"""
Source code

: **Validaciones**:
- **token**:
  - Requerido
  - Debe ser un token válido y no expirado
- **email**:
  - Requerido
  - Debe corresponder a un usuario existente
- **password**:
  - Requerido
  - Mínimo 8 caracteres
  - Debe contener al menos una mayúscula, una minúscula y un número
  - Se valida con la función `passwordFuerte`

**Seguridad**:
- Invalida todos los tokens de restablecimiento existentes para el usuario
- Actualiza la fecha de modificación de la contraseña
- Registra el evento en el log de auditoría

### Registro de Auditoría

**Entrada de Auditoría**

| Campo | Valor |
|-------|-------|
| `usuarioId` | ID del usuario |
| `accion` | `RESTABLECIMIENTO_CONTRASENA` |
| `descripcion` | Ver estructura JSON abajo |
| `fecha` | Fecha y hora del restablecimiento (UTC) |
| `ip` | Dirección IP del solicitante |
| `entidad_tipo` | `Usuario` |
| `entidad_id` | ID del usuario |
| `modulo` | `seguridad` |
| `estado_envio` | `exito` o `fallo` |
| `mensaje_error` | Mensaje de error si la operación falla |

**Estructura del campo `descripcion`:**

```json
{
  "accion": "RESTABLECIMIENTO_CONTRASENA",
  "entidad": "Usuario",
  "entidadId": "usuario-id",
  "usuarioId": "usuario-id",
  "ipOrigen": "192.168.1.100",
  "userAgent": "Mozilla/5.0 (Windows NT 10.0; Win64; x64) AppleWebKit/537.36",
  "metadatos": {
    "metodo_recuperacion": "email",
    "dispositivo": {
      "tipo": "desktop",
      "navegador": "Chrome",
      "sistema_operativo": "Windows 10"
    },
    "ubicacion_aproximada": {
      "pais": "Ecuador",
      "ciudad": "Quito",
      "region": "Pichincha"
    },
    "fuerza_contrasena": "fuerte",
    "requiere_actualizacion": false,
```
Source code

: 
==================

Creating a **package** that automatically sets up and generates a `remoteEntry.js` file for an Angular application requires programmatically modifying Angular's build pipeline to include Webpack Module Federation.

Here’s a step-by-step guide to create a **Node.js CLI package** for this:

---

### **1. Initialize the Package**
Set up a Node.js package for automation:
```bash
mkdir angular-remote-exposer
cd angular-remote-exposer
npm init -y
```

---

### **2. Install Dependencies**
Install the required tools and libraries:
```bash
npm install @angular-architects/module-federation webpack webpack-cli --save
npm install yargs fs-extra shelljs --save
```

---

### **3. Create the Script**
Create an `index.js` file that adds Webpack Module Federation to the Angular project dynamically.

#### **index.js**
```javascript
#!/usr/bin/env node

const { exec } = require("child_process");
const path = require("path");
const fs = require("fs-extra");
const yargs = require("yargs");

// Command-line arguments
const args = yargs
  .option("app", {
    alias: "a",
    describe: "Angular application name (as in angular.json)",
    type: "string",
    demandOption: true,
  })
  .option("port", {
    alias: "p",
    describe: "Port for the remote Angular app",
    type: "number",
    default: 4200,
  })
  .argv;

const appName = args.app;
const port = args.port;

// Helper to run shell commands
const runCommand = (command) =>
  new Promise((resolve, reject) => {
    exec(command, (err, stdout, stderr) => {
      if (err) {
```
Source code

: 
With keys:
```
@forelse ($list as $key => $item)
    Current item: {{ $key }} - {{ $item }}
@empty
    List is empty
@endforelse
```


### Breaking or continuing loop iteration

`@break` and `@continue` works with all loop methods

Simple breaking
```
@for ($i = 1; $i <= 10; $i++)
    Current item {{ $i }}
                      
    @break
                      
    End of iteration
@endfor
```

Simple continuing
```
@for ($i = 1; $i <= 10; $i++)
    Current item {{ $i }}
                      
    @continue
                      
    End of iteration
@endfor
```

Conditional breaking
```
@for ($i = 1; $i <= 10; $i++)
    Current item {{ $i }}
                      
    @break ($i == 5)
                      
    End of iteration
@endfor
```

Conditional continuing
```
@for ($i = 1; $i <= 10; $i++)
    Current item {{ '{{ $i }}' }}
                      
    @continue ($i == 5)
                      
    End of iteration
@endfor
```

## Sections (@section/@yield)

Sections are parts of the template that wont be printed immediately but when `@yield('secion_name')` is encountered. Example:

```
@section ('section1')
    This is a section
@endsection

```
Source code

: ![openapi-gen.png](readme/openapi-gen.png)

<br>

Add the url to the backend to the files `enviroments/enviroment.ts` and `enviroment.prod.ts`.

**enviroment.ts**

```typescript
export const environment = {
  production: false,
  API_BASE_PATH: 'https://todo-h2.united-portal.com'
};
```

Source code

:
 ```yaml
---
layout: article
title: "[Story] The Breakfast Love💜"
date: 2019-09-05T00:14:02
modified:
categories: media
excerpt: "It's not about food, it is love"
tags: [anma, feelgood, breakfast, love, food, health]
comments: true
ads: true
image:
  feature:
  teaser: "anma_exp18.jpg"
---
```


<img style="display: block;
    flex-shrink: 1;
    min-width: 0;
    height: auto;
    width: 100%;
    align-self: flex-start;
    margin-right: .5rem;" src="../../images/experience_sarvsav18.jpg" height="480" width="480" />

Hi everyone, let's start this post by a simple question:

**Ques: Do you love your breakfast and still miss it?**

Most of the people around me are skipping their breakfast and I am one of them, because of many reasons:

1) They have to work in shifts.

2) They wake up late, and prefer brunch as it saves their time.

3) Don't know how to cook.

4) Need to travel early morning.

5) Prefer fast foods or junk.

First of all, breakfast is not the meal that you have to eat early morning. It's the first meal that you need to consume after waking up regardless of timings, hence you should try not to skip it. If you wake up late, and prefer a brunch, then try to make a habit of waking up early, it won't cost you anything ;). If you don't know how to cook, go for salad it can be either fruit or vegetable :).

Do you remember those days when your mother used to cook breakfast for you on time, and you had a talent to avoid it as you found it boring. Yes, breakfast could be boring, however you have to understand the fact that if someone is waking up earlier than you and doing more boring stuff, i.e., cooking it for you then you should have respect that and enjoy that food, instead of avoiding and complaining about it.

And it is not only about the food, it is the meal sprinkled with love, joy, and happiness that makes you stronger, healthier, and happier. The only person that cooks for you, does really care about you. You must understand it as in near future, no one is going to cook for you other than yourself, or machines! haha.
"""
» **Task details**
For this exercise, copy each line from the listing above that has the word "Windows".

» **Response to this exercise**
  "userAgent": "Mozilla/5.0 (Windows NT 10.0; Win64; x64) AppleWebKit/537.36",
      "sistema_operativo": "Windows 10"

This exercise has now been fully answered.